Wie so oft bei derlei "diskussionsoffenen" Veranstaltungen vermochten die Beiträge aus dem Publikum das Thema nur in bescheidenem Masse zu vertiefen. Während Saleh das frühzeitige Erlernen der deutschen Sprache in Kitas (=Kindertagesstätten) für unverzichtbar erklärte, propagierte eine wohlmeinende Dame mehr -  mutmasslich intelligenzförderlichen -   bilingualen Unterricht mit Türkisch, Arabisch  und Kurdisch als Integrationsprojekt, ohne  die anderen - cum grano salis - 189 Nationalitäten/Ethnien/minorities von Mitmigranten zu berücksichtigen.  Umgekehrt betonte eine andere Teilnehmerin die Bedeutung des Deutschen als Voraussetzung für ein integratives (zumindest funktionales, H.A) Miteinander.

Die Realität brachte ein Mann, Jahrgang 1940, der seinen Lebensunterhalt nach wie vor mit Taxifahrten bestreiten muss, zur Sprache: An den begehrtesten Haupthaltepunkten, obenan Flughafen Tegel, fänden sich ganz selbstverständlich die Kollegen entsprechend ihrer Herkunft in ethnischer Gruppensolidarität  zusammen.

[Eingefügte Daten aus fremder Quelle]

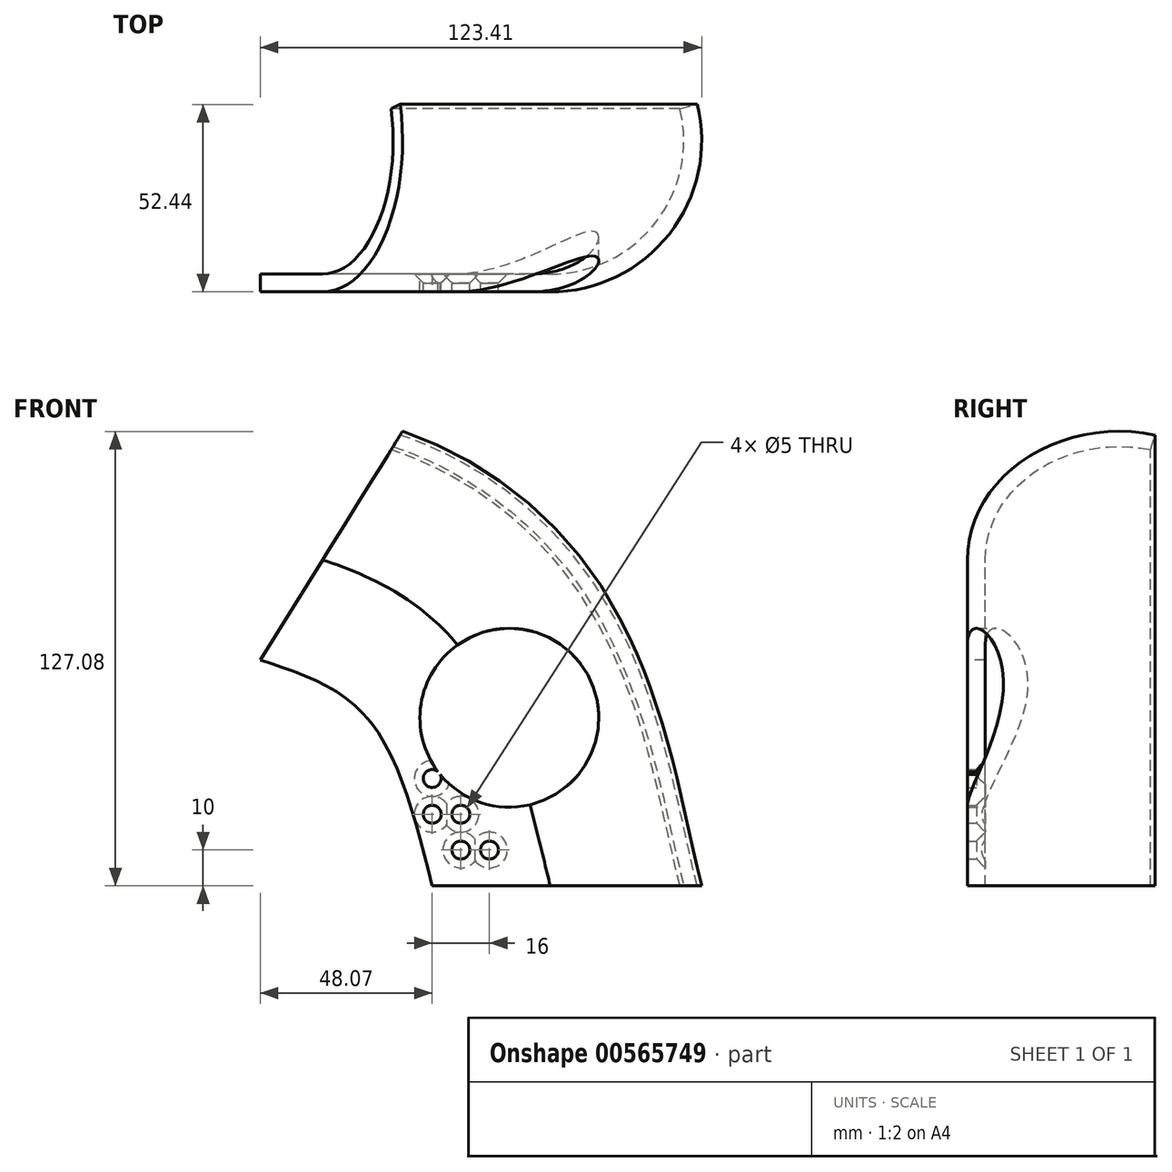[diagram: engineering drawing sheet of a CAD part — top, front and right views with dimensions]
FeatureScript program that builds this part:
annotation { "Feature Type Name" : "Feature", "Feature Type Description" : "" }
export const myFeature = defineFeature(function(context is Context, id is Id, definition is map)
    precondition{}
    {
        {
            var Q0;
            Q0=qCreatedBy(makeId("Top.planeOp"),FACE);
            var sketch = newSketch(context, id + "F0", { "sketchPlane" : qUnion([Q0])});
            skLineSegment(sketch, "E0", {"start": v(0, 0) * mm, "end": v(33, 0) * mm});
            skArc(sketch, "E1", {"start": v(33, 0) * mm, "mid": v(62.39, 14.3) * mm, "end": v(69.26, 46.25) * mm});
            skArc(sketch, "E2.0", {"start": v(33, -5) * mm, "mid": v(66.32, 11.22) * mm, "end": v(74.11, 47.44) * mm});
            skLineSegment(sketch, "E3.0", {"start": v(0, -5) * mm, "end": v(33, -5) * mm});
            skLineSegment(sketch, "E4", {"start": v(0, 0) * mm, "end": v(0, -5) * mm});
            skLineSegment(sketch, "E5", {"start": v(69.26, 46.25) * mm, "end": v(74.11, 47.44) * mm});
            skSolve(sketch);
        }
        {
            var Q0;
            Q0=qCreatedBy(makeId("Front.planeOp"),FACE);
            var sketch = newSketch(context, id + "F1", { "sketchPlane" : qUnion([Q0])});
            skFitSpline(sketch, "E6", {"points": [v(0, 0) * mm, v(-18.7, 47.53) * mm, v(-48.07, 63.1) * mm], "startDerivative": vector(-24.94, 99.98) * mm, "endDerivative": vector(-72.92, 23.5) * mm});
            skSolve(sketch);
        }
        {
            var Q0;
            Q0=makeQuery(id+"F0.imprint","IMPRINT",FACE,{"disambiguationData":[TD([[makeQuery(id+"F0.imprint","IMPRINT",EDGE,{"derivedFrom":sQuery(id+"F0.wireOp",EDGE,"E0")}),-1.0]])]});
            var Q1;
            Q1=sQuery(id+"F1.wireOp",EDGE,"E6");
            sweep(context, id + "F2", {"profiles" : qUnion([Q0]), "path" : qUnion([Q1])});
        }
        {
            var Q0;
            Q0=qCreatedBy(makeId("Front.planeOp"),FACE);
            var sketch = newSketch(context, id + "F3", { "sketchPlane" : qUnion([Q0])});
            skCircle(sketch, "E7", {"center": v(-39.27, 2.98) * mm, "radius": 25 * mm});
            skSolve(sketch);
        }
        {
            var Q0;
            Q0=makeQuery(id+"F3.imprint","IMPRINT",FACE,{"disambiguationData":[TD([[makeQuery(id+"F3.imprint","IMPRINT",EDGE,{"derivedFrom":sQuery(id+"F3.wireOp",EDGE,"E7")}),1.0]])]});
            extrude(context, id + "F4", {"entities" : qUnion([Q0]), "endBound" : BoundingType.SYMMETRIC, "depth" : 25 * mm, "offsetDistance" : 25 * mm});
        }
        {
            var Q0;
            Q0=makeQuery(id+"F4.opExtrude","SWEPT_BODY",BODY,{"disambiguationData":[OSD([sQuery(id+"F3.wireOp",EDGE,"E7")])]});
            transform(context, id + "F5", {"entities" : qUnion([Q0]), "transformType" : TransformType.TRANSLATION_3D, "dx" : 60.83 * mm, "dy" : 0 * mm, "dz" : 44 * mm, "makeCopy" : false});
        }
        {
            var Q0;
            Q0=makeQuery(id+"F4.opExtrude","SWEPT_BODY",BODY,{"disambiguationData":[OSD([sQuery(id+"F3.wireOp",EDGE,"E7")])]});
            var Q1;
            Q1=makeQuery(id+"F2.opSweep","SWEPT_BODY",BODY,{"disambiguationData":[OSD([sQuery(id+"F0.wireOp",EDGE,"E0"),sQuery(id+"F0.wireOp",EDGE,"E1"),sQuery(id+"F0.wireOp",EDGE,"E2.0"),sQuery(id+"F0.wireOp",EDGE,"E3.0"),sQuery(id+"F0.wireOp",EDGE,"E4"),sQuery(id+"F0.wireOp",EDGE,"E5"),sQuery(id+"F1.wireOp",EDGE,"E6")])]});
            booleanBodies(context, id + "F6", {"operationType" : BooleanOperationType.SUBTRACTION, "tools" : qUnion([Q0]), "targets" : qUnion([Q1])});
        }
        {
            var Q0;
            Q0=qCreatedBy(makeId("Front.planeOp"),FACE);
            var sketch = newSketch(context, id + "F7", { "sketchPlane" : qUnion([Q0])});
            skLineSegment(sketch, "E8", {"start": v(16, 0) * mm, "end": v(16, 10) * mm});
            skLineSegment(sketch, "E9", {"start": v(16, 10) * mm, "end": v(8, 10) * mm});
            skLineSegment(sketch, "E10", {"start": v(8, 10) * mm, "end": v(8, 20) * mm});
            skLineSegment(sketch, "E11", {"start": v(8, 20) * mm, "end": v(0, 20) * mm});
            skLineSegment(sketch, "E12", {"start": v(0, 20) * mm, "end": v(0, 30) * mm});
            skSolve(sketch);
        }
        {
            var Q0;
            Q0=sQuery(id+"F7.wireOp",VERTEX,"E9.start");
            var Q1;
            Q1=sQuery(id+"F7.wireOp",VERTEX,"E10.start");
            var Q2;
            Q2=sQuery(id+"F7.wireOp",VERTEX,"E11.start");
            var Q3;
            Q3=sQuery(id+"F7.wireOp",VERTEX,"E11.end");
            var Q4;
            Q4=sQuery(id+"F7.wireOp",VERTEX,"E12.end");
            var Q5;
            Q5=makeQuery(id+"F2.opSweep","SWEPT_BODY",BODY,{"disambiguationData":[OSD([sQuery(id+"F0.wireOp",EDGE,"E0"),sQuery(id+"F0.wireOp",EDGE,"E1"),sQuery(id+"F0.wireOp",EDGE,"E2.0"),sQuery(id+"F0.wireOp",EDGE,"E3.0"),sQuery(id+"F0.wireOp",EDGE,"E4"),sQuery(id+"F0.wireOp",EDGE,"E5"),sQuery(id+"F1.wireOp",EDGE,"E6")])]});
            hole(context, id + "F8", {"style" : HoleStyle.C_SINK, "endStyle" : HoleEndStyle.THROUGH, "oppositeDirection" : true, "holeDiameter" : 5 * mm, "cSinkDiameter" : 10 * mm, "cSinkAngle" : 90 * degree, "majorDiameter" : 5 * mm, "isTappedThrough" : true, "tappedDepth" : 12 * mm, "tapClearance" : 3, "startFromSketch" : true, "locations" : qUnion([Q0, Q1, Q2, Q3, Q4]), "scope" : qUnion([Q5])});
        }
    });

Von der Kommunikation ausgeschlossen blieben die diszipliniert eingereihten ethnodeutschen Droschkenfahrer.

Die reale gesellschaftliche  Praxis steht nicht nur auf Berliner Schulhöfen in Widerspruch zum angestrebten Integrationsideal, für welches der Politiker Saleh auch den Begriff  "Deutsche mit Migrationshintergrund" ausser Kurs setzen möchte. Mehrheitsgesellschaft und Minderheiten sollten sich ohne Multikulti-Illusionen zukunftsorientiert  wie in einer "Salatschüssel" - begrifflicher Import aus den USA, wo derzeit die "salad bowl" den älteren "melting pot" ersetzen soll - vermengen,  mit dem Stolz auf das Land und die "Werte" des Grundgesetzes. Voraussetzung jeglicher "Integration" sei die Einhaltung von Regeln, von Rechtsnormen - anders als beim unendlich währenden "Refugee Camp" am Oranienplatz.

IV.
Wie derlei Zukunftsvision zu verwirklichen sei, wenn - losgelöst von der Flüchtlingsproblematik - alljährlich an die 500 000 wirtschafts- und demographieförderliche Migranten aus aller Welt aufgenommen werden sollen, blieb in dem wie üblich knappen Diskussionsteil leider unreflektiert. Immerhin gab Peter Brandt zu bedenken, dass in der Vergangenheit "Integration" von Einwanderern (oder Zuzüglern von innerhalb der realen Staatsgrenzen) auf Assimilation hinausgelaufen sei. - Es bedarf keiner arithmetischen Begabung, zu ermitteln, wann im Einwanderungsland Deutschland aus der "Mehrheitsgesellschaft" eine Minderheit geworden sein dürfte. (Zu der damit verknüpften zivilreligiösen Problematik siehe meinen Aufsatz in  Globkult: http://www.globkult.de/herbert-ammon/986-fragen-zu-deutschem-gedenken-unter-den-bedingungen-einer-neuen-gesellschaft)

Die grundlegende Frage, wo die politischen und kulturellen Loyalitàten ("Identitäten") der multiethnischen Neudeutschen verwurzelt sind, blieb im "Kohlenkeller" unausgesprochen. Dabei treten die diversen politischen Emotionen in der bundesrepublikanischen Gegenwart. bei .jedem Aspekt des nahöstlichen Krisenensembles handgreiflich hervor. Wie sodann die Integration der globalistischen Migranten vermittels der neudeutschen "Willkommenskultur" - eine Melange aus Fussballbegeisterung, Konsumismus und negativ-deutscher "Gedenkkultur" - zu erreichen sei, wissen die das "Projekt" befördernden "Eliten" aus Wirtschaft und Politik mutmasslich selbst nicht so genau.

Warum auch? Auf Staatsbesuch in Indien empfahl unser Bundespräsident Gauck  unlängst  den milliardenstarken Bewohnern des Subkontinents unser für strebsame Einwanderer "weltoffenes" Land, oder so ähnlich.